Opa zou altijd de gekooide jager en landman blijven. Zo herinner ik hem, stil voor zich uit kijkend, op pruimtabak kauwend en op zaterdag erop uit om – in mijn ogen nodeloos – met een toen al hopeloos ouderwetse maar daarom niet minder angstaanjagende zeis gras van het dijkje bij de sportvelden te maaien. Hoe intelligent oma ook was – volgens mijn moeder stamde ze van verarmde landadel af – zij en haar ietwat simpele man hielden de Friese taal, hun plattelandsgewoonten en het hervormde geloof met zijn strenge opvoedingstradities in ere. Kortom, het was geen al te leuke jeugd voor mijn moeder, haar zus en twee broers. Mijn moeders jongere zus was blij dat ze naar Berlijn kon vluchten, snel na het uitbreken van de oorlog. Niet dat ze een nazi was, maar ze hield het als negentienjarige thuis niet meer uit. Ook de twee broers gaven zich min of meer vrijwillig aan de Arbeitseinsatz over, hoewel de oudste in de munitiefabriek in nazi-Duitsland al snel ontdekte dat hij en vele miljoenen anderen erin waren gestonken. Hij werd communist, vluchtte naar Friesland en dook onder.
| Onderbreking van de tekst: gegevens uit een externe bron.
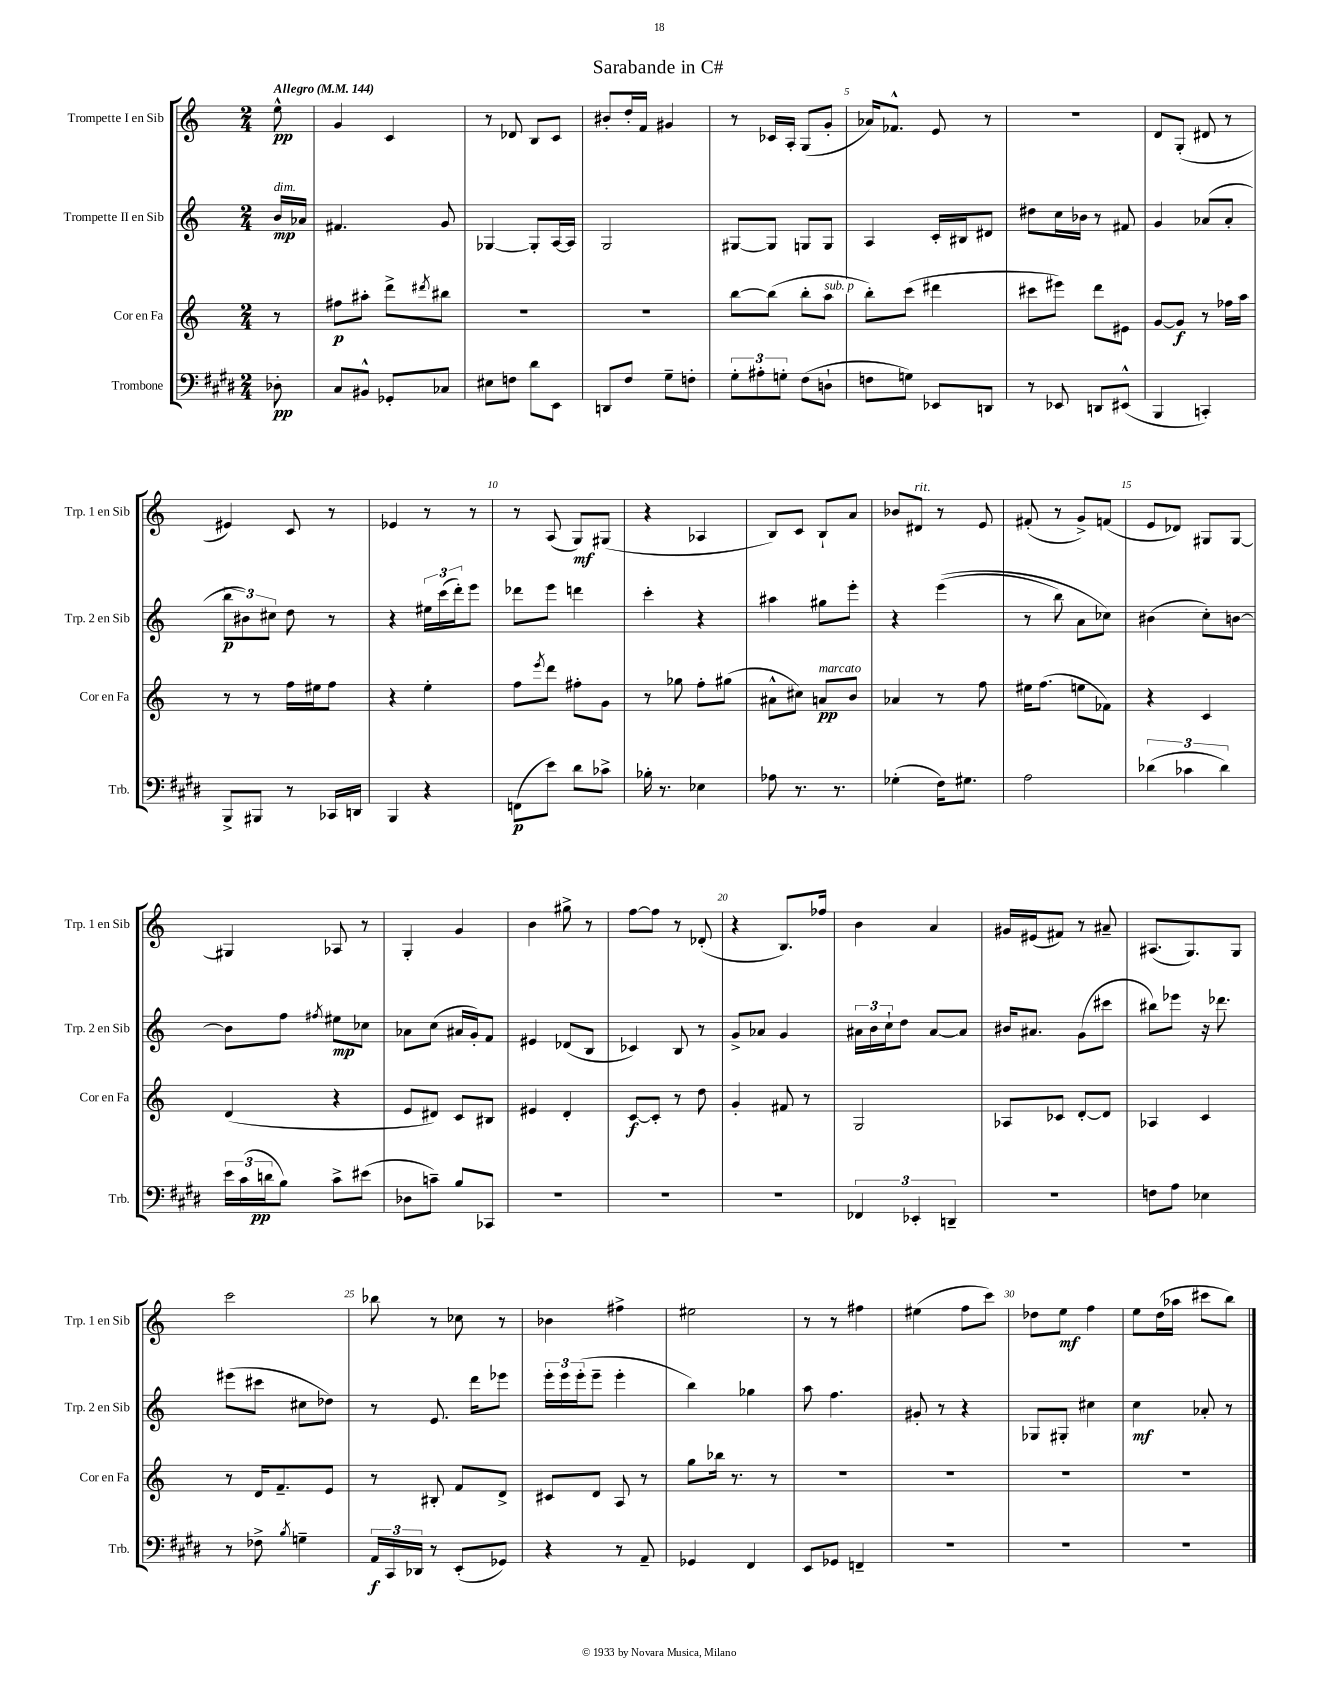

**kern	**kern	**kern	**kern
*staff4	*staff3	*staff2	*staff1
*clefF4	*clefG2	*clefG2	*clefG2
*k[f#c#g#d#]	*k[]	*k[]	*k[]
*M2/4	*M2/4	*M2/4	*M2/4
*MM144	*MM144	*MM144	*MM144
8D-'	8r	16b	8ee^^
.	.	16a-	.
=	=	=	=
8C#	8ff#	4.f#	4g
8BB#^^	8aa#'	.	.
8GG-'	8ddd^	.	4c
.	8qddd#	.	.
8C-	8bb#	8g	.
=	=	=	=
8E#	2r	[4G-	8r
8F	.	.	8d-
8d#	.	8G-']	8B
8EE	.	[16A	8c
.	.	16A]	.
=	=	=	=
8DD	2r	2G	8b#'
8F#	.	.	16dd'
.	.	.	16f
8G#~	.	.	4g#
8F'	.	.	.
=	=	=	=
12G#'	[8bb	[8G#	8r
12A#'	.	.	.
.	(8bb]	8G#]	16c-
12G'	.	.	.
.	.	.	16A'
(8F#	8bb'	8G	(8G
8D`	8aa	8G	8g'
=	=	=	=
8F	8bb')	4A	16a-)
.	.	.	8.f-^^
8G)	(8ccc	.	.
8EE-	4ddd#	16c'	8e
.	.	16B#	.
8DD	.	8d#	8r
=	=	=	=
8r	8ccc#	8dd#	2r
8EE-	8eee#)	16cc	.
.	.	16b-	.
8DD	8ddd	8r	.
(8EE#^^	8e#	8f#	.
=	=	=	=
4BBB	[8g	4g	8d
.	8g]	.	(8G'
4CC')	8r	(8a-	8d#
.	16ff-	8a-'	8r
.	16aa	.	.
=	=	=	=
8BBB^	8r	12bb	4e#)
.	.	12b#)	.
8BBB#	8r	.	.
.	.	12cc#	.
8r	16ff	8dd	8c
.	16ee#	.	.
16CC-	8ff	8r	8r
16DD	.	.	.
=	=	=	=
4BBB	4r	4r	4e-
4r	4ee'	24ee#	8r
.	.	(24ccc	.
.	.	24ddd')	.
.	.	8eee	8r
=	=	=	=
(8FF	8ff	8ddd-	8r
.	8qeee	.	.
8e)	8ddd	8eee	(8A
8d#	8ff#'	4ddd	8G)
8c-^	8g	.	(8G#
=	=	=	=
16B-'	8r	4ccc'	4r
8.r	.	.	.
.	8gg-	.	.
4E-	8ff'	4r	4A-
.	(8gg#	.	.
=	=	=	=
8A-	8a#^^	4aa#	8B)
8.r	8cc#)	.	8c
.	8a	8gg#	8B`
8.r	.	.	.
.	8b	8eee'	8a
=	=	=	=
(4G-'	4a-	4r	8b-
.	.	.	8d#
16F#)	8r	&((4eee	8r
8.G#	.	.	.
.	8ff	.	8e
=	=	=	=
2A	16ee#	8r	(8f#'
.	(8.ff	.	.
.	.	8bb)	8r
.	8ee	8a	8g^)
.	8f-)	8cc-&)	(8f
=	=	=	=
(6d-	4r	(4b#	8e
.	.	.	8d-)
6c-	.	.	.
.	4c	8cc')	8G#
6d-)	.	.	.
.	.	[8b	[8G#
=	=	=	=
24e	(4d	8b]	4G#]
(24c#	.	.	.
24d	.	.	.
8B)	.	8ff	.
.	.	8qff#	.
8c#^	4r	8ee#	8A-
(8e#	.	8cc-	8r
=	=	=	=
8D-	8e	8a-	4G'
8c~)	8d#)	(8cc	.
8B	8c	16a#	4g
.	.	16g')	.
8CC-	8B#	8f	.
=	=	=	=
2r	4e#	4e#	4b
.	4d'	(8d-	8gg#^
.	.	8B	8r
=	=	=	=
2r	[8c	4c-)	[8ff
.	8c']	.	8ff]
.	8r	8B	8r
.	8dd	8r	(8d-'
=	=	=	=
2r	4g'	8g^	4r
.	.	8a-	.
.	8f#	4g	8.B)
.	8r	.	.
.	.	.	16ff-
=	=	=	=
6FF-	2G	24a#	4b
.	.	24b	.
.	.	24cc`	.
.	.	8dd	.
6EE-'	.	.	.
.	.	[8a#	4a
6DD~	.	.	.
.	.	8a#]	.
=	=	=	=
2r	8A-	16b#	16g#
.	.	8.a#	(16e#
.	8c-	.	8f#)
.	[8d'	(8g	8r
.	8d]	8ccc#	8a#~
=	=	=	=
8F	4A-	8bb#)	(8.A#
8A	.	8eee-	.
.	.	.	8.G)
4E-	4c	16r	.
.	.	8.ddd-	.
.	.	.	8G
=	=	=	=
8r	8r	(8eee#	2ccc
8F-^	16d	8ccc#	.
.	8.f~	.	.
8qB	.	.	.
4G~	.	8cc#	.
.	8e	8dd-)	.
=	=	=	=
24AA	8r	8r	8bb-
24CC#	.	.	.
24DD-	.	.	.
8r	8B#'	8.e	8r
(8EE'	8f	.	8cc-
.	.	16ddd	.
8GG-)	8d^	8eee-	8r
=	=	=	=
4r	8c#	24eee'	4b-
.	.	24eee	.
.	.	(24eee'	.
.	8d	8eee~	.
8r	8A	4eee'	4ff#^
8AA~	8r	.	.
=	=	=	=
4GG-	8gg	4bb)	2ee#
.	16bb-	.	.
.	8.r	.	.
4FF#	.	4gg-	.
.	8r	.	.
=	=	=	=
8EE	2r	8aa	8r
8GG-	.	4.ff	8r
4FF~	.	.	4ff#
=	=	=	=
2r	2r	8g#'	(4ee#
.	.	8r	.
.	.	4r	8ff
.	.	.	8ccc)
=	=	=	=
2r	2r	8G-	8dd-
.	.	8G#'	8ee
.	.	4cc#	4ff
=	=	=	=
2r	2r	4cc	8ee
.	.	.	(16dd
.	.	.	16aa-
.	.	8a-'	8ccc#
.	.	8r	8bb)
==	==	==	==
*-	*-	*-	*-
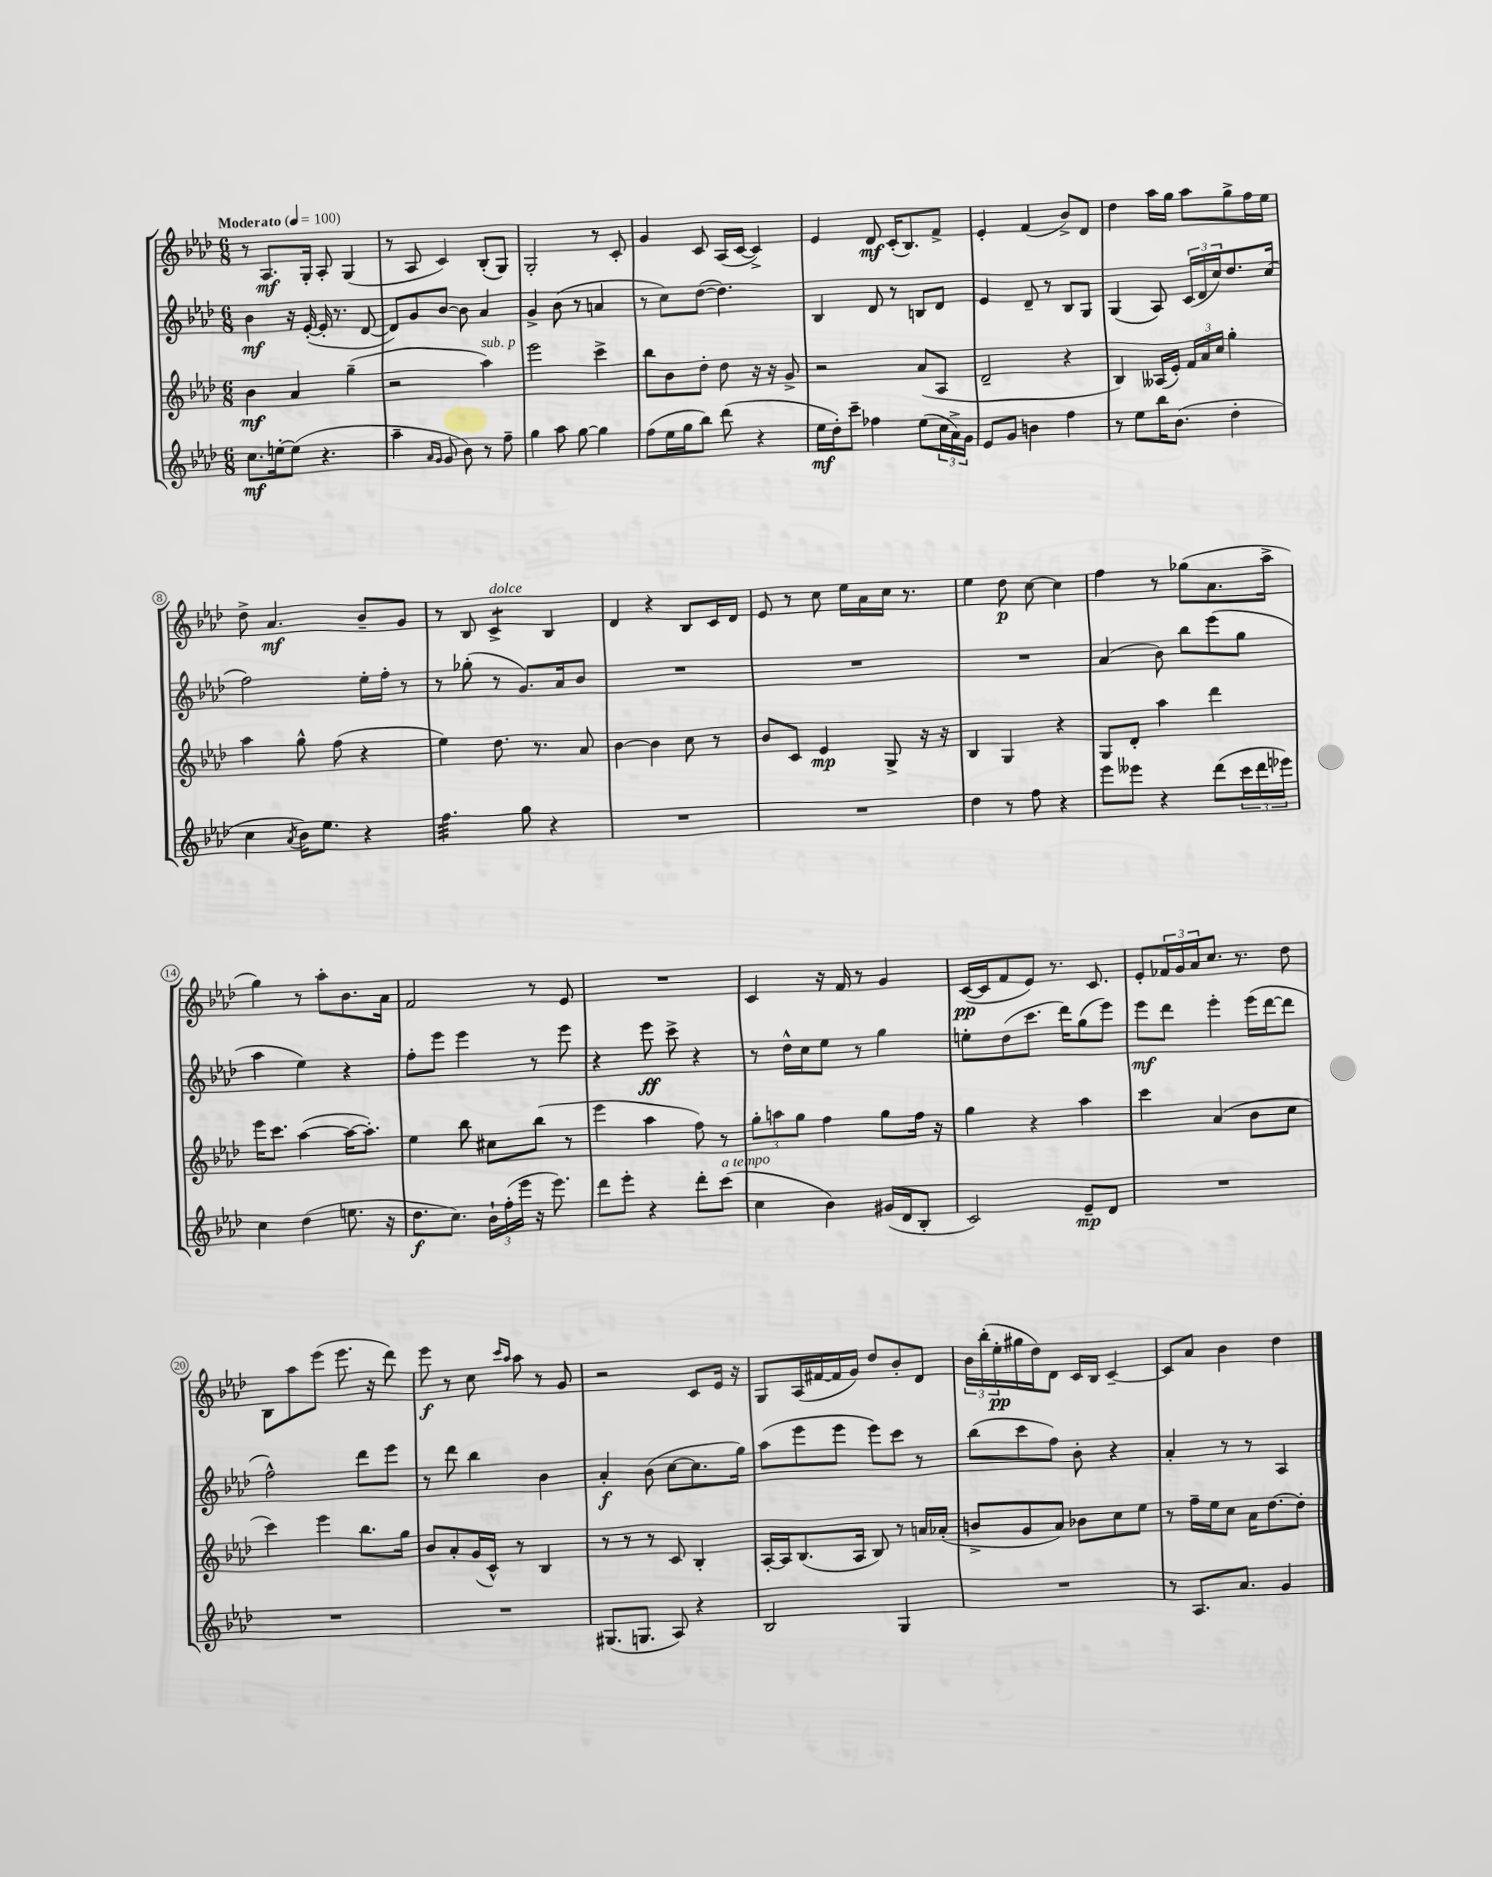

Mijn moeder leerde mijn vader kennen. Dat moet niet lang na de bevrijding zijn geweest. Zij had een leidinggevende functie op de telefooncentrale van de staalfabriek. Ze had de intelligentie van haar moeder, maar als gewoon arbeidersmeisje had ze die, tot haar verdriet, niet door scholing mogen scherpen. Mijn vader werkte in die tijd ook kortstondig op de staalfabriek, iets administratiefs. Hij kwam van een iets ‘betere’ RK-familie en had op de hbs gezeten. Opa had ooit een melkwinkel gehad in Zandvoort, was boekhouder geweest en iets op het gemeentehuis van Haarlem. Mijn vader had in het verzet gezeten, omdat hij dat wel spannend vond en goed kon vechten, zo biechtte hij mij kort voor zijn overlijden op. Als middenstanderszoon hield hij zich niet met politiek bezig. Mijn moeder sprak zelden of nooit over de oorlog. Het verhaal gaat dat ze voor mijn vader als jonge vrouw iets te vriendschappelijk met een Duitse soldaat was omgegaan en op bijltjesdag door de ‘heldhaftige’ Beverwijkse burgerij was kaalgeschoren. Misschien liep ze daarom altijd met een hoofddoek.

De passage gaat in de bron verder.